Guns N’ Roses – Street of Dreams

Well, I’ve had a long hiatus from the blog.  The last four months have been a very trying time for me, and I simply didn’t feel motivated to post anything.  I was giving serious thought to discontinuing this blog, and maybe doing something else entirely.  I did manage to put a few more videos of songs up on YouTube. I even gave thought to making that my main creative outlet, and maybe starting a “vlog.”  Then I realized that “vlog” is perhaps the ugliest neologism of the Internet age, and decided to go back to this “blog” instead.

So to celebrate my return to blogging, I give you this offering from another act who’ve taken an extended creative hiatus.  “Street of Dreams” is from Chinese Democracy, the very long-awaited, semi-mythical comeback album from Guns N’ Roses, a band that now pretty much consists of Axl Rose and whomever he can persuade to share a studio with him for a day or so.  For an album that had to survive a decade of personnel changes, temper tantrums, and all manner of setbacks, it’s actually really good.  It’s nowhere on par with the  group’s definitive double album Use Your Illusion I & II, but it does feature some pretty good songs.  “Street of Dreams” (formerly titled “The Blues”) is probably my favorite on the album, because it demonstrates that Axl Rose is at his best when he’s not trying to be heavy metal and just lets his inner ’70s singer-songwriter shine.

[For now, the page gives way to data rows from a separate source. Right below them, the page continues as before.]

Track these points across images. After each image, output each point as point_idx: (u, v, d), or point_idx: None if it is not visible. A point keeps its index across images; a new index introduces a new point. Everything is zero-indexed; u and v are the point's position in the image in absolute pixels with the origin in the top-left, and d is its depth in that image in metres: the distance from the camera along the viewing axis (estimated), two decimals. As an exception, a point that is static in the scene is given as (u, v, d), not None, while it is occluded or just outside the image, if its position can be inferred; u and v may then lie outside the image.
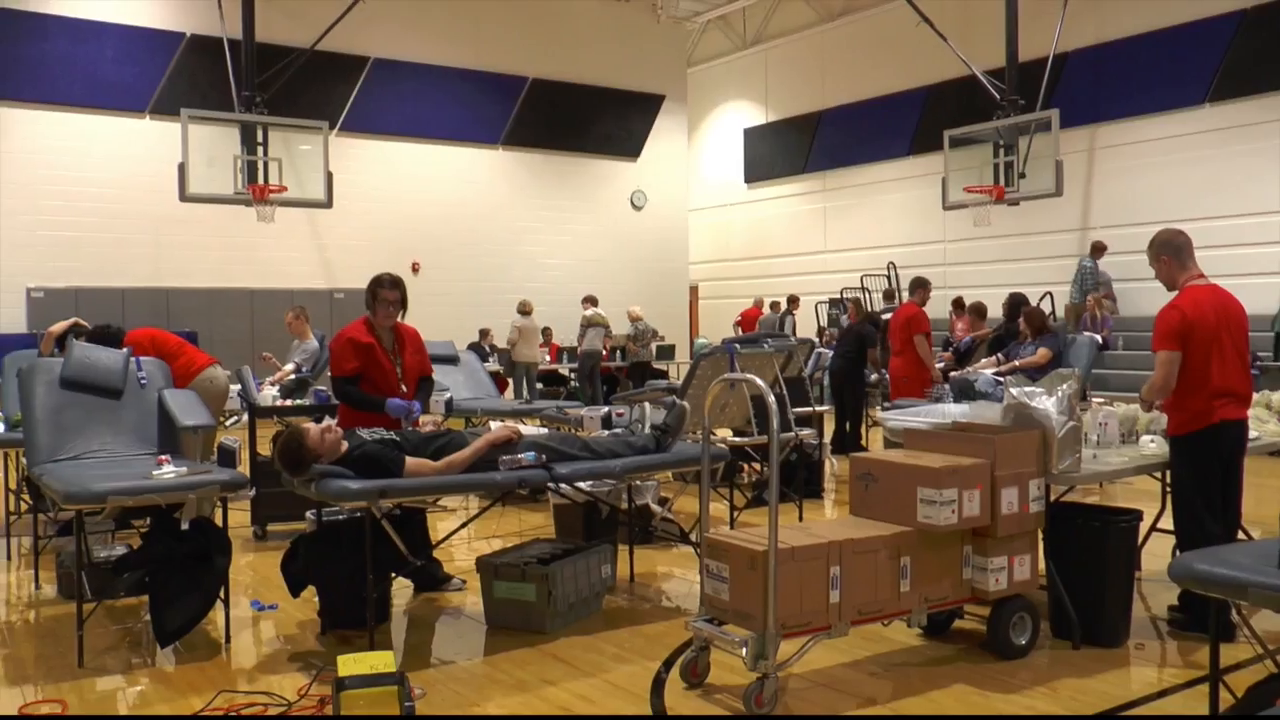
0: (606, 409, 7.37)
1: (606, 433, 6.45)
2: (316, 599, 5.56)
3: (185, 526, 5.03)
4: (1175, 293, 5.40)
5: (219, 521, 5.40)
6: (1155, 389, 5.31)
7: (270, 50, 15.92)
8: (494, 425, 6.12)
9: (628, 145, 23.34)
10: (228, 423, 12.11)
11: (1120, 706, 4.43)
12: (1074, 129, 16.74)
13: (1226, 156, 16.49)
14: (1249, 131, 16.25)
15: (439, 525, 7.86)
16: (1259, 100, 16.16)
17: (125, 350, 6.36)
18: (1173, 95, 17.16)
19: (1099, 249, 16.78)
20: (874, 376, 12.13)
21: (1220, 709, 3.73)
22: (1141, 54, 17.51)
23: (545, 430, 7.12)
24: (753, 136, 25.70)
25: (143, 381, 6.12)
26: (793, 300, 20.46)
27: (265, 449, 6.43)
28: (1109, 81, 17.87)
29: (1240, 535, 5.57)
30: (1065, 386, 5.26)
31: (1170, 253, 5.49)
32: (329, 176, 15.32)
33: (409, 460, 5.15)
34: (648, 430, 6.09)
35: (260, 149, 15.05)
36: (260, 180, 14.91)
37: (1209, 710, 3.78)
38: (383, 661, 4.10)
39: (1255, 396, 6.80)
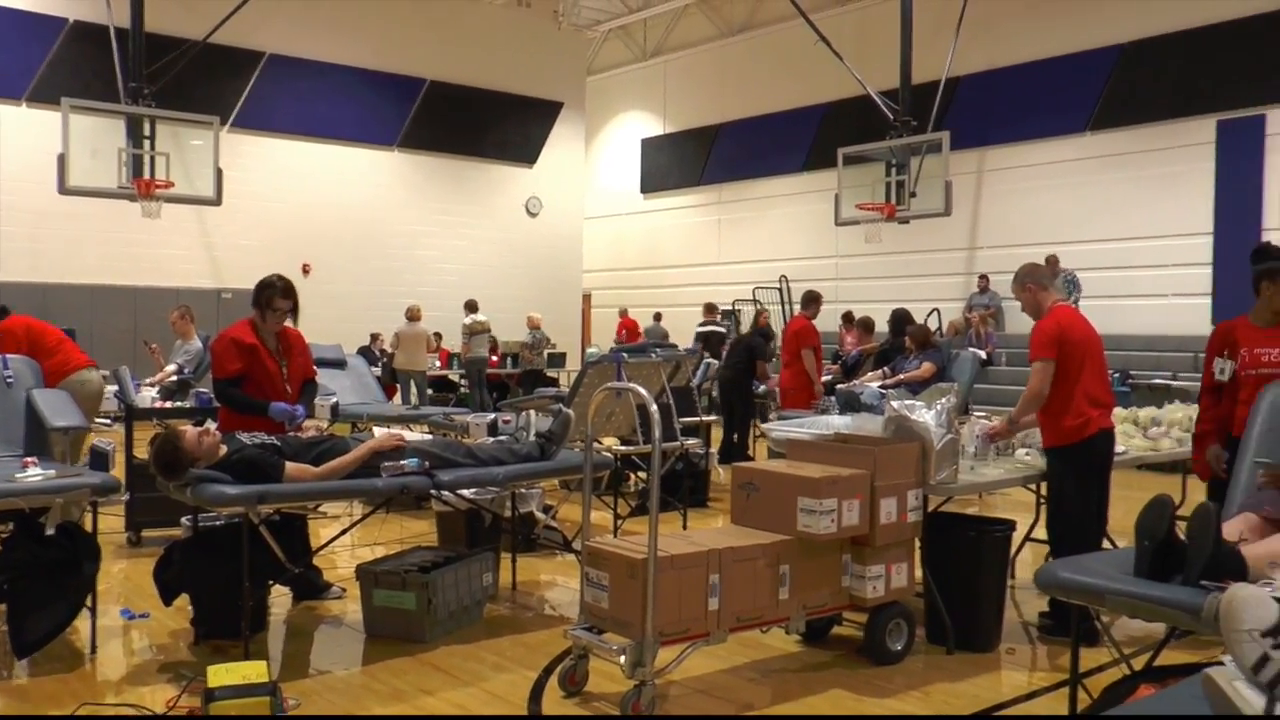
0: (492, 416, 7.32)
1: (491, 440, 6.41)
2: (190, 607, 5.41)
3: (50, 532, 4.86)
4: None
5: (89, 527, 5.23)
6: (1030, 397, 5.51)
7: (160, 41, 15.47)
8: (378, 431, 6.05)
9: (525, 151, 23.27)
10: (101, 424, 11.74)
11: (990, 709, 4.57)
12: (964, 151, 17.14)
13: (1106, 183, 17.09)
14: (1127, 160, 16.87)
15: (321, 532, 7.73)
16: (1135, 130, 16.82)
17: None
18: (1057, 122, 17.76)
19: (982, 283, 17.69)
20: (762, 388, 12.28)
21: (1079, 710, 3.85)
22: (1029, 82, 18.07)
23: (430, 437, 7.05)
24: (650, 147, 25.83)
25: (9, 380, 5.90)
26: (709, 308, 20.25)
27: (143, 452, 6.25)
28: (998, 107, 18.39)
29: (1106, 544, 5.77)
30: (944, 400, 5.41)
31: (1034, 281, 5.76)
32: (219, 173, 14.94)
33: (289, 465, 5.06)
34: (533, 438, 6.07)
35: (147, 142, 14.59)
36: (146, 175, 14.46)
37: (1068, 711, 3.90)
38: (255, 671, 4.02)
39: (1123, 413, 7.12)
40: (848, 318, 16.05)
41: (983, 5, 16.85)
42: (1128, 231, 16.71)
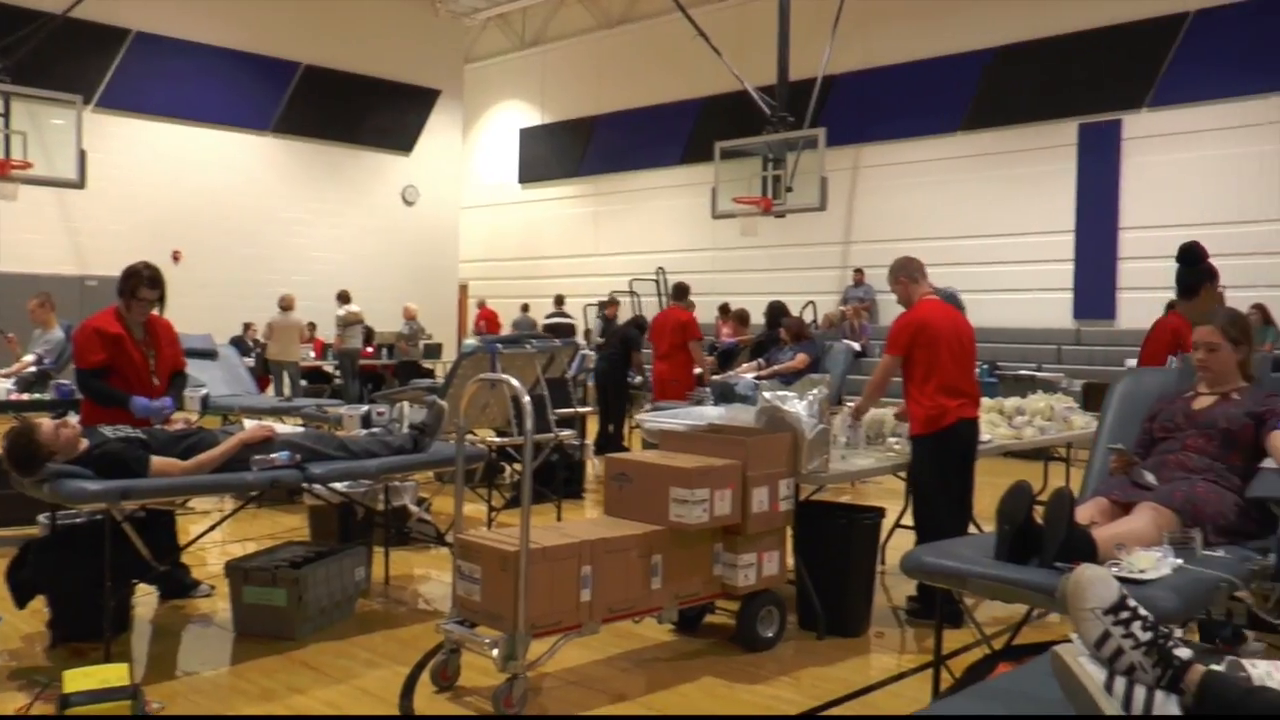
0: (366, 408, 7.21)
1: (365, 432, 6.33)
2: (47, 609, 5.20)
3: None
4: None
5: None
6: (869, 388, 5.94)
7: (15, 13, 14.88)
8: (249, 424, 5.91)
9: (402, 139, 22.96)
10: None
11: (857, 691, 4.68)
12: (840, 148, 17.46)
13: (976, 181, 17.63)
14: (995, 159, 17.45)
15: (190, 528, 7.52)
16: (1003, 131, 17.40)
17: None
18: (930, 122, 18.25)
19: (858, 277, 18.20)
20: (638, 379, 12.34)
21: (942, 689, 3.97)
22: (903, 82, 18.52)
23: (302, 429, 6.92)
24: (528, 137, 25.72)
25: None
26: (559, 300, 20.32)
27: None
28: (873, 105, 18.79)
29: (972, 529, 5.95)
30: (816, 391, 5.51)
31: (906, 275, 5.97)
32: (82, 154, 14.41)
33: (155, 460, 4.89)
34: (406, 430, 6.01)
35: (2, 120, 14.02)
36: (1, 154, 13.90)
37: (931, 690, 4.02)
38: (115, 675, 3.90)
39: (989, 403, 7.35)
40: (724, 309, 16.22)
41: (859, 6, 17.15)
42: (996, 228, 17.27)
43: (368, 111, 22.19)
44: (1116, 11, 16.08)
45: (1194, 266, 6.02)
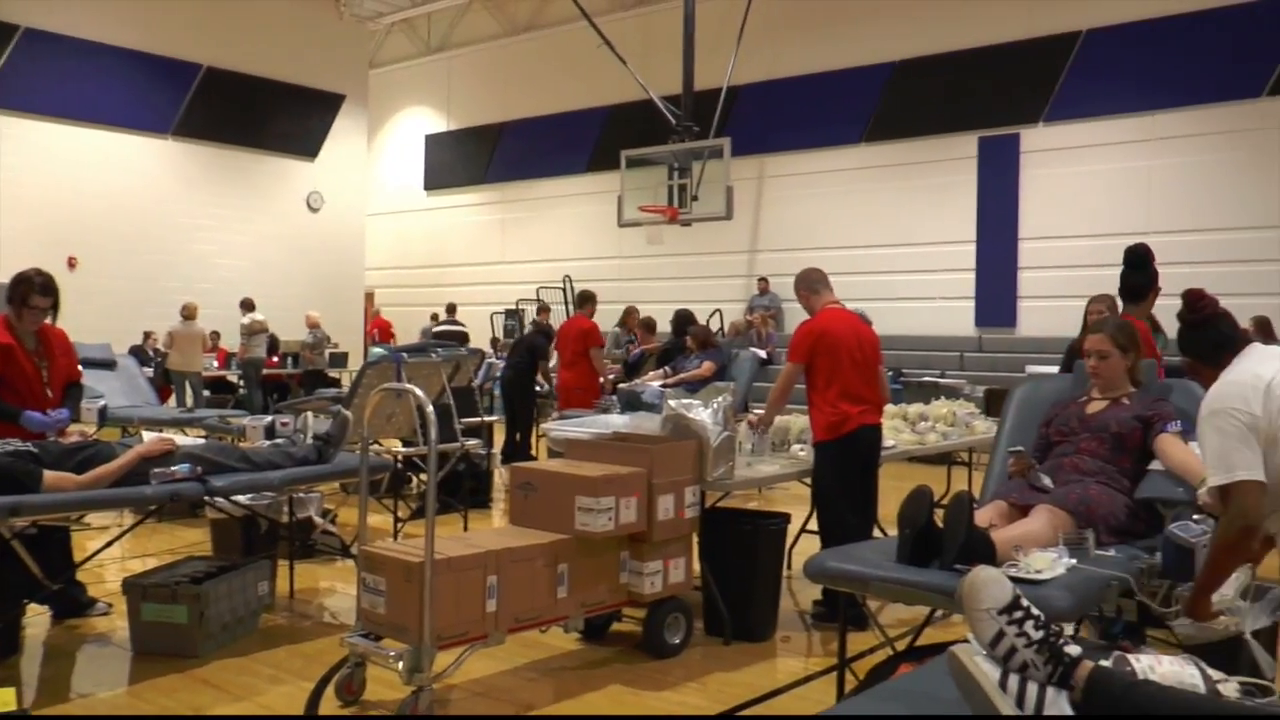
0: (270, 418, 7.08)
1: (268, 443, 6.21)
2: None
3: None
4: None
5: None
6: (772, 396, 5.96)
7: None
8: (148, 436, 5.76)
9: (306, 144, 22.57)
10: None
11: (764, 695, 4.72)
12: (745, 157, 17.61)
13: (880, 192, 17.92)
14: (898, 171, 17.75)
15: (86, 544, 7.31)
16: (906, 143, 17.71)
17: None
18: (834, 133, 18.48)
19: (763, 285, 18.42)
20: (545, 387, 12.31)
21: (847, 690, 4.02)
22: (807, 93, 18.74)
23: (204, 441, 6.78)
24: (434, 144, 25.52)
25: None
26: (451, 308, 20.05)
27: None
28: (778, 116, 18.98)
29: (877, 534, 6.05)
30: (721, 399, 5.55)
31: (807, 286, 6.09)
32: (-34, 158, 13.96)
33: (48, 474, 4.73)
34: (310, 441, 5.92)
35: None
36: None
37: (836, 693, 4.07)
38: (2, 700, 3.76)
39: (893, 409, 7.48)
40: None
41: (764, 18, 17.37)
42: (900, 238, 17.57)
43: (271, 116, 21.76)
44: (1014, 29, 16.49)
45: (1142, 269, 6.13)
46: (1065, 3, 16.05)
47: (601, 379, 10.86)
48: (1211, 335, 3.21)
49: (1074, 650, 2.22)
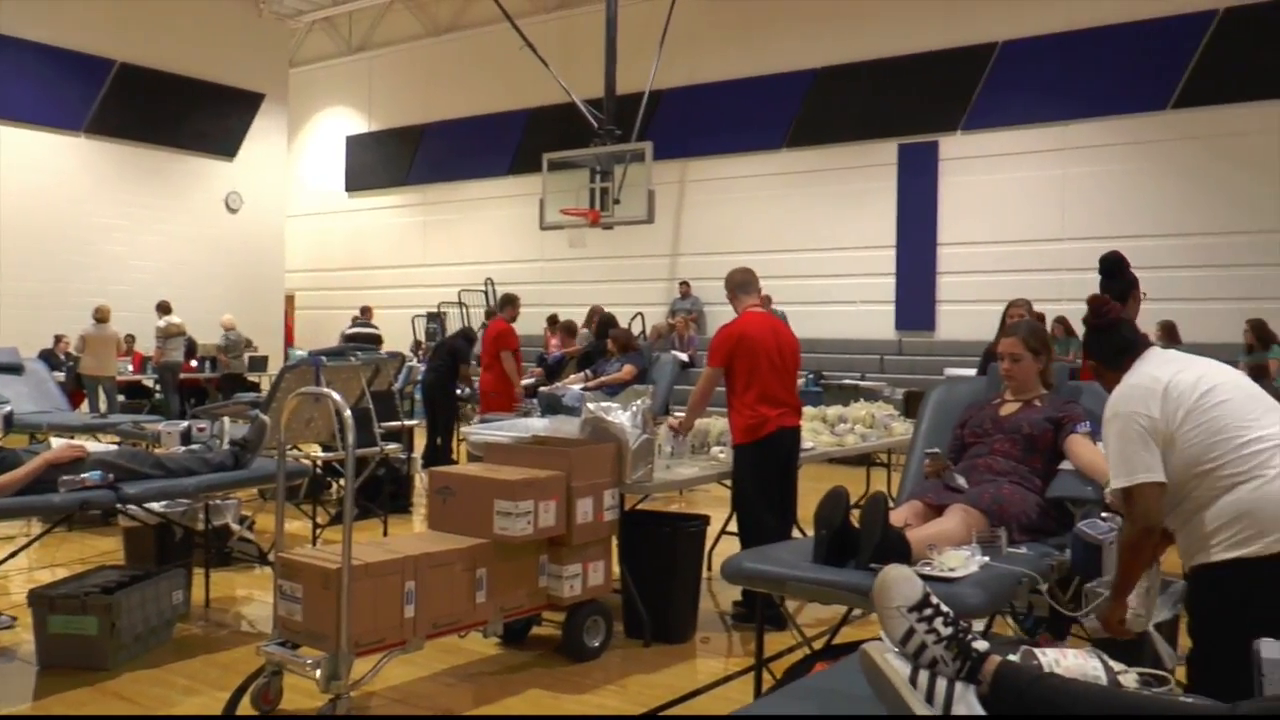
0: (186, 424, 6.95)
1: (183, 449, 6.10)
2: None
3: None
4: None
5: None
6: (692, 400, 6.00)
7: None
8: (57, 443, 5.62)
9: (224, 144, 22.17)
10: None
11: (683, 696, 4.74)
12: (667, 161, 17.66)
13: (801, 197, 18.10)
14: (819, 176, 17.97)
15: (-11, 552, 7.13)
16: (827, 149, 17.93)
17: None
18: (755, 138, 18.65)
19: (684, 289, 18.53)
20: (466, 391, 12.22)
21: (764, 689, 4.05)
22: (729, 99, 18.87)
23: (117, 447, 6.63)
24: (355, 144, 25.23)
25: None
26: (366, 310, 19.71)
27: None
28: (700, 121, 19.09)
29: (796, 534, 6.10)
30: (640, 402, 5.56)
31: (733, 287, 6.14)
32: None
33: (-53, 482, 4.63)
34: (226, 446, 5.82)
35: None
36: None
37: (754, 692, 4.10)
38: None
39: (813, 411, 7.55)
40: (552, 320, 16.19)
41: (686, 23, 17.44)
42: (821, 242, 17.77)
43: (188, 114, 21.31)
44: (933, 39, 16.78)
45: (1117, 277, 6.21)
46: (983, 14, 16.39)
47: (515, 385, 10.75)
48: (1114, 340, 3.29)
49: (981, 646, 2.26)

Six months after the release of Chinese Democracy, video game developer 3D Realms announced that the development team for Duke Nukem Forever had been let go, thus effectively quashing all hopes that the video game industry’s most famous unfinished product would ever see the light of day.  It can’t have been comforting for that development team to realize that they’re less organized and productive than Axl Rose.